• **TASK REQUIREMENTS**
Reproduce each of the following lines verbatim, preserving every character, space, and line break.

start EXCERPTED RECORDS

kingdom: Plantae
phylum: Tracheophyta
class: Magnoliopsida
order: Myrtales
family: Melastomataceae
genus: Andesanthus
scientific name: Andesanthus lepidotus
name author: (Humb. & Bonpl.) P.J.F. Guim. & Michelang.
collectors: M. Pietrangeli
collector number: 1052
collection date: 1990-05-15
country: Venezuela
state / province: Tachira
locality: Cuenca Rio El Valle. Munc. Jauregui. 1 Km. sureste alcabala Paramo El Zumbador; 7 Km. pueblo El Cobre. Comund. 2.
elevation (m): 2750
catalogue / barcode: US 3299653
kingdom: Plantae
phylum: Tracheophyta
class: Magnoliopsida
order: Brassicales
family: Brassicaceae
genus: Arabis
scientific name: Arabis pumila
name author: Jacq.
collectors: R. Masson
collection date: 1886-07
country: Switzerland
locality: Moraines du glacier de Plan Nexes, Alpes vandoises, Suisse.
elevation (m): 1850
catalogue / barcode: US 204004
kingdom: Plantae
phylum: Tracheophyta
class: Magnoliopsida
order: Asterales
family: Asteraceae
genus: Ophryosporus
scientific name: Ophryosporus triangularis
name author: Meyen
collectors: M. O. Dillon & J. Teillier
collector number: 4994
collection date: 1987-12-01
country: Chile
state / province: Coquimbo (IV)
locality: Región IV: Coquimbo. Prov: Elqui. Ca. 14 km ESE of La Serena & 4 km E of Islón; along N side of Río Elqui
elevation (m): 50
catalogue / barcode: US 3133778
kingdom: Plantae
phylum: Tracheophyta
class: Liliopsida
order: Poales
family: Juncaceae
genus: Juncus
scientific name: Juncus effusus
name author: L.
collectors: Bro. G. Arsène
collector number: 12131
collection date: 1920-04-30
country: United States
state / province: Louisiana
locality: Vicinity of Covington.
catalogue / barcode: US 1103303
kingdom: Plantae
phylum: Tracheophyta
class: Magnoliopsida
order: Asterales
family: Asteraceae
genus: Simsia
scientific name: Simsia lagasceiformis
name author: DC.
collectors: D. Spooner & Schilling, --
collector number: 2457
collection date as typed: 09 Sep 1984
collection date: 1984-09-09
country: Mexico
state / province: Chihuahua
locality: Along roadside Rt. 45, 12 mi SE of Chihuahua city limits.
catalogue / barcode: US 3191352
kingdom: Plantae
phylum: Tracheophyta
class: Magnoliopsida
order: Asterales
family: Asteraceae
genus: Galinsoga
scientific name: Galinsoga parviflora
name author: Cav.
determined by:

end EXCERPTED RECORDS

• **RIGHT ANSWER**
kingdom: Plantae
phylum: Tracheophyta
class: Magnoliopsida
order: Myrtales
family: Melastomataceae
genus: Andesanthus
scientific name: Andesanthus lepidotus
name author: (Humb. & Bonpl.) P.J.F. Guim. & Michelang.
collectors: M. Pietrangeli
collector number: 1052
collection date: 1990-05-15
country: Venezuela
state / province: Tachira
locality: Cuenca Rio El Valle. Munc. Jauregui. 1 Km. sureste alcabala Paramo El Zumbador; 7 Km. pueblo El Cobre. Comund. 2.
elevation (m): 2750
catalogue / barcode: US 3299653
kingdom: Plantae
phylum: Tracheophyta
class: Magnoliopsida
order: Brassicales
family: Brassicaceae
genus: Arabis
scientific name: Arabis pumila
name author: Jacq.
collectors: R. Masson
collection date: 1886-07
country: Switzerland
locality: Moraines du glacier de Plan Nexes, Alpes vandoises, Suisse.
elevation (m): 1850
catalogue / barcode: US 204004
kingdom: Plantae
phylum: Tracheophyta
class: Magnoliopsida
order: Asterales
family: Asteraceae
genus: Ophryosporus
scientific name: Ophryosporus triangularis
name author: Meyen
collectors: M. O. Dillon & J. Teillier
collector number: 4994
collection date: 1987-12-01
country: Chile
state / province: Coquimbo (IV)
locality: Región IV: Coquimbo. Prov: Elqui. Ca. 14 km ESE of La Serena & 4 km E of Islón; along N side of Río Elqui
elevation (m): 50
catalogue / barcode: US 3133778
kingdom: Plantae
phylum: Tracheophyta
class: Liliopsida
order: Poales
family: Juncaceae
genus: Juncus
scientific name: Juncus effusus
name author: L.
collectors: Bro. G. Arsène
collector number: 12131
collection date: 1920-04-30
country: United States
state / province: Louisiana
locality: Vicinity of Covington.
catalogue / barcode: US 1103303
kingdom: Plantae
phylum: Tracheophyta
class: Magnoliopsida
order: Asterales
family: Asteraceae
genus: Simsia
scientific name: Simsia lagasceiformis
name author: DC.
collectors: D. Spooner & Schilling, --
collector number: 2457
collection date as typed: 09 Sep 1984
collection date: 1984-09-09
country: Mexico
state / province: Chihuahua
locality: Along roadside Rt. 45, 12 mi SE of Chihuahua city limits.
catalogue / barcode: US 3191352
kingdom: Plantae
phylum: Tracheophyta
class: Magnoliopsida
order: Asterales
family: Asteraceae
genus: Galinsoga
scientific name: Galinsoga parviflora
name author: Cav.
determined by:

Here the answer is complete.